The collaboration and exchange between students from these campuses proved to be a central aspect of the experience, allowing students to develop their ideas and perspectives communally while working with multiple cultural and political backgrounds. As Sciences Po student Léa Fournier noted, “The groups we worked in were constituted by one student from each university, therefore we all had very different backgrounds; some of us were more familiar with economics while others were more comfortable with international relations.” This intermingling of specialties and universities allowed her to bring together “new ideas inspired by different practices in our own countries and to combine them to bring a new approach to our project.”
Student Marco Gerbino was also won over by the international aspect of the course, alluding to the ways in which it has enriched his Showcase Assignment, saying that it was “of utmost importance” to his experience. For him, “the idea of bringing together various academic and professional communities from all over Europe to discuss a common theme is something that one does not have the chance to experience daily, especially at the undergraduate level.”
This unconventional format, designed to encourage young people to think about key European issues, uses pedagogic innovation to expose students to cross-cultural perspectives on both the local and international levels. Indeed, by combining Sciences Po’s Civic Learning Programme with the CIVICA Engage Track, students were able to learn about civic engagement on both a local and a larger-scale European level.
As Alexandra Ana puts it, “I believe critically engaging and reflecting transversely across issues, bottom-up and top-down, made students much more aware of the implications and entanglements of different levels of governance and the practical effects of decisions in the policy-making process. It enhanced their confidence in their capacity to act on issues of societal importance from individual and community level to European level, but also their sense of public engagement and responsibility.”
“An indelible mark on my student experience”
What, then, were the takeaways for students from this project? In the words of Marco Gerbino, the course has left “an indelible mark” on his student experience. Indeed, the Engage course, coupled with the European Week and culminating in the Showcase Assignment, goes beyond the confines of a standard university course, allowing for exchange in multiple contexts and between universities and cultures.

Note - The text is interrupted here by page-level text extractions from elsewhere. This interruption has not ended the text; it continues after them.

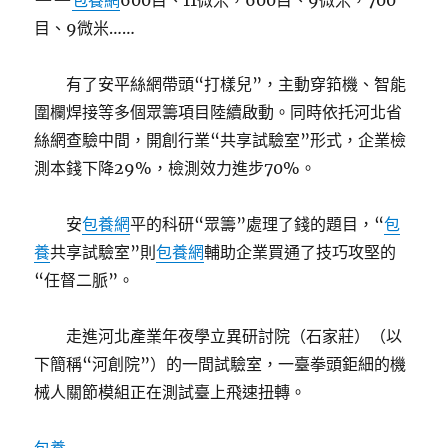
——
包養網
600目、11微米，600目、9微米，700
目、9微米……
有了安平絲網帶頭“打樣兒”，主動穿筘機、智能
圍欄焊接等多個眾籌項目陸續啟動。同時依托河北省
絲網查驗中間，開創行業“共享試驗室”形式，企業檢
測本錢下降29%，檢測效力進步70%。
安
包養網
平的科研“眾籌”處理了錢的題目，“
包
養
共享試驗室”則
包養網
輔助企業買通了技巧攻堅的
“任督二脈”。
走進河北產業年夜學立異研討院（石家莊）（以
下簡稱“河創院”）的一間試驗室，一臺拳頭鉅細的機
械人關節模組正在測試臺上飛速扭轉。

As for Sciences Po student Guillaume Marder, he took his experiences of the CIVICA European Week and Sciences Po’s Engage course’s Showcase Assignment to the next level. Since he and a fellow SSE student had enjoyed working together at the European Week, they, as he notes, “decided to stay in touch and started pursuing our own CIVICA student initiative, which aims to analyse the European Monetary Union by using the framework of Optimal Currency Area theory.” For Guillaume, “such a project would have never been possible without the Engage course and CIVICA’s continued support.”

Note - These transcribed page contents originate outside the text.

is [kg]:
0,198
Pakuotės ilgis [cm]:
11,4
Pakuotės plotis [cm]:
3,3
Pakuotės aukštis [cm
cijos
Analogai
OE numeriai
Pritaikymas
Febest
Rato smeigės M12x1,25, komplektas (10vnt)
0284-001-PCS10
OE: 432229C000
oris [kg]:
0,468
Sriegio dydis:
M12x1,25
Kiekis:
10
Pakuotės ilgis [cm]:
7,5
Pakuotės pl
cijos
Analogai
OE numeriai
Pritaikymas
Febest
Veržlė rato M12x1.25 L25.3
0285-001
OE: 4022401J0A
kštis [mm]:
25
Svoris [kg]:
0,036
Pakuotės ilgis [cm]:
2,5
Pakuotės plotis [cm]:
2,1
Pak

Innovation leads to innovation, passion is contagious, and this collaboration between Sciences Po’s Guillaume Marder and SSE’s Rasmus Salén serves as an example of what can be accomplished when we remain open to new ideas and experiences. Indeed, unconventional pedagogical formats and the inter-European exploration of ideas ultimately plant the seeds for new projects beyond borders, begging the question: what new, innovative ideas are waiting just around the corner to be discovered?